A couple thoughts afterwards.

  • At 43 and having 2 children, I did not know how babies are born. Now I do. Home birth rocks!
  • My husband -- thank you for trusting me on this! Thank you for being a tree during pregnancy, birth, and now into the parenthood. Thank you for holding my hands for most of the last 5 hours of labor. Thank you for making me smile.
  • My team was amazing. We planned, talked through things, and created a space for different scenarios. It made me ready and open to other outcomes in case birth took an unexpected turn. At the same time, during the birth my space was respected except one check upon my request as well as periodic heartbeat checks. I felt there were women in the room and not medical professionals. I don't have any friends that I would want to be around during birth, and the ladies turned to be my special circle, my community, my support.
  • Nubia's support was amazing. From the time we connected till our last chat this week, I always felt I have someone to talk to about my concerns. There are no stupid questions and there is always more than 1 right answer. During the birth having Nubia by my side was very comforting. I had serious thoughts about unassisted birth, but for me personally having support worked out well. I don't know if my husband and I would be able to handle the birth alone.

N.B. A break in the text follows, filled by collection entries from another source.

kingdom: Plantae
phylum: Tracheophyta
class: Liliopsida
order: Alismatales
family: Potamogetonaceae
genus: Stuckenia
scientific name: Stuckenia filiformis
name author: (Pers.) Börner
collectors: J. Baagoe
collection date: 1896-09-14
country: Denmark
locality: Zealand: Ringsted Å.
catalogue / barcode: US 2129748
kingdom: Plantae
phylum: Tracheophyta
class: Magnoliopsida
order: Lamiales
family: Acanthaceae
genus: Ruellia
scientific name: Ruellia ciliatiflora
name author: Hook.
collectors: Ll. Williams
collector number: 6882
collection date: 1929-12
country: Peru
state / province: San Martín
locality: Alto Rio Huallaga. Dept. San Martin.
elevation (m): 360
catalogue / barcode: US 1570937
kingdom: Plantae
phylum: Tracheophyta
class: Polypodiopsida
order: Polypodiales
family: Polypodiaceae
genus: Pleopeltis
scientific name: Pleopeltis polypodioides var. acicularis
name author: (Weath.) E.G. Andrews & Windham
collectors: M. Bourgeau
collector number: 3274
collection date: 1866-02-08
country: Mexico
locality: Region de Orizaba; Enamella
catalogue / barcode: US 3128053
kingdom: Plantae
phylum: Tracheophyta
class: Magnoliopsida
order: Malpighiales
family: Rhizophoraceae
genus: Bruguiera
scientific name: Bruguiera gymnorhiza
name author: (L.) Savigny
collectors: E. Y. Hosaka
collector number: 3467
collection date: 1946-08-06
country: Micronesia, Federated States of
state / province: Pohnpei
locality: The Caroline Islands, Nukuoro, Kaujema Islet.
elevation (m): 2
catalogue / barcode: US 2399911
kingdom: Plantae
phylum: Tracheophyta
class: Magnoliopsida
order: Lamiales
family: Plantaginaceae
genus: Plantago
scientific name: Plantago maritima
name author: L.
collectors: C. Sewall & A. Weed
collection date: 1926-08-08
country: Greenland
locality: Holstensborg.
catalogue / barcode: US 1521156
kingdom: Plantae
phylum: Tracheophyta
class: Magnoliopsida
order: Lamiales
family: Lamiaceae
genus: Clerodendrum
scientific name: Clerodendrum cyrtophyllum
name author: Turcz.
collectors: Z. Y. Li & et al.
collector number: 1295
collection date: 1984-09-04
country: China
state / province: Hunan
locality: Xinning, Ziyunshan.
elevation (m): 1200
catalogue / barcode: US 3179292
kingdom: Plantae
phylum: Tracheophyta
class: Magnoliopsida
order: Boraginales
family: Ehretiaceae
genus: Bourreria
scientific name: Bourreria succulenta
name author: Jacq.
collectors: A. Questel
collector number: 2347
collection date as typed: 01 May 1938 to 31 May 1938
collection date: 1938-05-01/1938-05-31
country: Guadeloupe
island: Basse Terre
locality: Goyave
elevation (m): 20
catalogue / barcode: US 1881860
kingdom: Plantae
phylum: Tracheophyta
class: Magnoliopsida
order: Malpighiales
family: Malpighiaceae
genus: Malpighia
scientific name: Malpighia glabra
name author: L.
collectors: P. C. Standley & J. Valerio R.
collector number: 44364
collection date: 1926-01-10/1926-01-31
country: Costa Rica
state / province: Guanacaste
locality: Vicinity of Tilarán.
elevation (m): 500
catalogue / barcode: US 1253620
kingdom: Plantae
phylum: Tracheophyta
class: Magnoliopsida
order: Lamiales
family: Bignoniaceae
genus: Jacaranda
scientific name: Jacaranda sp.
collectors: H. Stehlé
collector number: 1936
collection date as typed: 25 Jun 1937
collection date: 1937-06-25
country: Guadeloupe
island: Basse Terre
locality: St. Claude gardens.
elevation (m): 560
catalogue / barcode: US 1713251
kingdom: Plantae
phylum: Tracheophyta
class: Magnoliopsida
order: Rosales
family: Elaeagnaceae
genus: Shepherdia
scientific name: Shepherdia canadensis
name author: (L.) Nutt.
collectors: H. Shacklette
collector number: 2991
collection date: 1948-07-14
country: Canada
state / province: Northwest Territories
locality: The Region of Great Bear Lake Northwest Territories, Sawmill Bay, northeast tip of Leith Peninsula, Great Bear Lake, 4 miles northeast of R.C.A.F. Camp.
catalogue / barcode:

  • Pain is important. All the sensations that we go through during the birthing process provide important information. It is important how it changes and evolves throughout the birthing process. It is our internal monitor when combined with ancestral intuition and ancient instincts. To ensure a safe birthing process it should not be suppressed or ignored. It should be listened to, respected and embraced. In the last few days, when I was thinking about the pain I experienced during the birthing, I reflected on my first heavily medicated hospital birth. There was no pain and there were no clues or information. I did not feel much and in the hospital setting there was no one to watch my progress. Monitors and meds replaced pain. Nurses who popped into my room once in a while were only interested in my progress and my comfort so they could keep an eye on many of us.
  • Lastly, it's sad how much misinformation there is about home birth. A few people told me that I am a hero, but to me my pregnancy and birth felt real and normal -- just how it was supposed to be.

Thank you for taking the time to read my story.